(Transcribed page text)
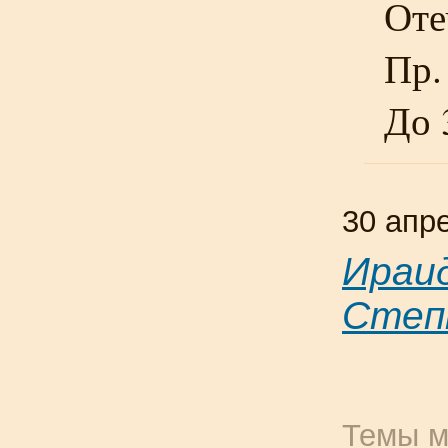
Оте
Пр.
До 
30 апр
Ираи
Степ
Темы м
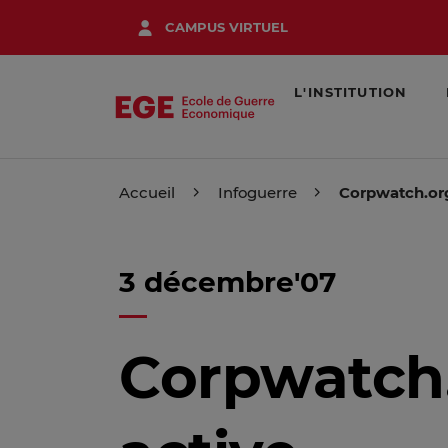
Aller
CAMPUS VIRTUEL
au
contenu
principal
L'INSTITUTION
Accueil
Infoguerre
Corpwatch.org 
3 décembre'07
Corpwatch.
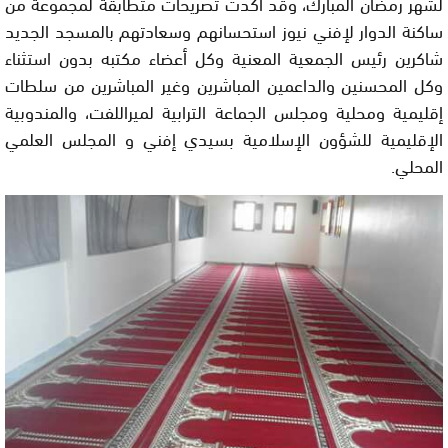
لشهر رمضان المبارك، وقد أكدت تصريحات متطابقة لمجموعة من
ساكنة الدوار لإفني نيوز استحسانهم وسعادتهم بالمسجد الجديد
شاكرين رئيس الجمعية المعنية وكل أعضاء مكتبه بدون استثناء
وكل المحسنين والداعمين المباشرين وغير المباشرين من سلطات
إقليمية ومحلية ومجلس الجماعة الترابية لميراللفت، والمندوبية
الإقليمية للشؤون الإسلامية بسيدي إفني و المجلس العلمي
المحلي.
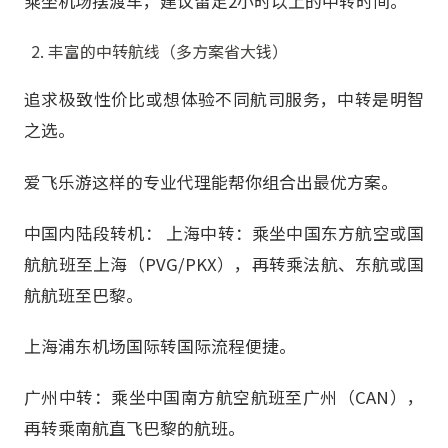
乘坐机场摆渡车，建议留足2小时以上的中转时间。
丰富的中转航线（多方案省大钱）
追求极致性价比或想体验不同航司服务，中转是明智
之选。
爱飞乐游这样的专业代理能帮你组合出最优方案。
中国内陆段转机： 上海中转：乘坐中国东方航空或国
航航班至上海（PVG/PKX），再转乘法航、东航或国
航航班至巴黎。
上海浦东机场国际转国际流程便捷。
广州中转：乘坐中国南方航空航班至广州（CAN），
再转乘南航直飞巴黎的航班。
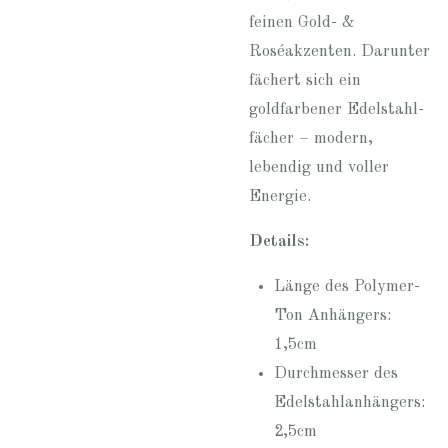
feinen Gold- &
Roséakzenten. Darunter
fächert sich ein
goldfarbener Edelstahl-
fächer – modern,
lebendig und voller
Energie.
Details:
Länge des Polymer-
Ton Anhängers:
1,5cm
Durchmesser des
Edelstahlanhängers:
2,5cm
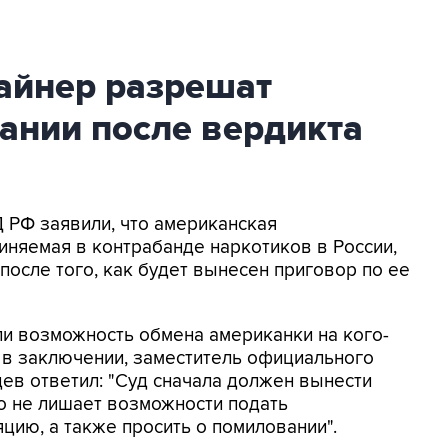
айнер разрешат
ании после вердикта
Д РФ заявили, что американская
иняемая в контрабанде наркотиков в России,
после того, как будет вынесен приговор по ее
ли возможность обмена американки на кого-
 в заключении, заместитель официального
ев ответил: "Суд сначала должен вынести
то не лишает возможности подать
ию, а также просить о помиловании".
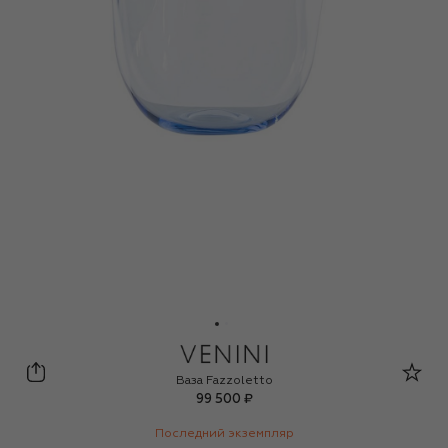
Venini
Ваза Fazzoletto
99 500 ₽
Последний экземпляр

Your assignment
Rewrite all of the lines above with "Accueil" changed to "Home" and everything else left as it is. Omit the pictures from your answer.

Result of this task
Оте
Пр.
До 
30 апр
Ираи
Степ
Темы м
Aller
CAMPUS VIRTUEL
au
contenu
principal
L'INSTITUTION
Home
Infoguerre
Corpwatch.org 
3 décembre'07
Corpwatch.
لشهر رمضان المبارك، وقد أكدت تصريحات متطابقة لمجموعة من
ساكنة الدوار لإفني نيوز استحسانهم وسعادتهم بالمسجد الجديد
شاكرين رئيس الجمعية المعنية وكل أعضاء مكتبه بدون استثناء
وكل المحسنين والداعمين المباشرين وغير المباشرين من سلطات
إقليمية ومحلية ومجلس الجماعة الترابية لميراللفت، والمندوبية
الإقليمية للشؤون الإسلامية بسيدي إفني و المجلس العلمي
المحلي.
乘坐机场摆渡车，建议留足2小时以上的中转时间。
丰富的中转航线（多方案省大钱）
追求极致性价比或想体验不同航司服务，中转是明智
之选。
爱飞乐游这样的专业代理能帮你组合出最优方案。
中国内陆段转机： 上海中转：乘坐中国东方航空或国
航航班至上海（PVG/PKX），再转乘法航、东航或国
航航班至巴黎。
上海浦东机场国际转国际流程便捷。
广州中转：乘坐中国南方航空航班至广州（CAN），
再转乘南航直飞巴黎的航班。
feinen Gold- &
Roséakzenten. Darunter
fächert sich ein
goldfarbener Edelstahl-
fächer – modern,
lebendig und voller
Energie.
Details:
Länge des Polymer-
Ton Anhängers:
1,5cm
Durchmesser des
Edelstahlanhängers:
2,5cm
айнер разрешат
ании после вердикта
Д РФ заявили, что американская
иняемая в контрабанде наркотиков в России,
после того, как будет вынесен приговор по ее
ли возможность обмена американки на кого-
 в заключении, заместитель официального
ев ответил: "Суд сначала должен вынести
то не лишает возможности подать
ию, а также просить о помиловании".
Venini
Ваза Fazzoletto
99 500 ₽
Последний экземпляр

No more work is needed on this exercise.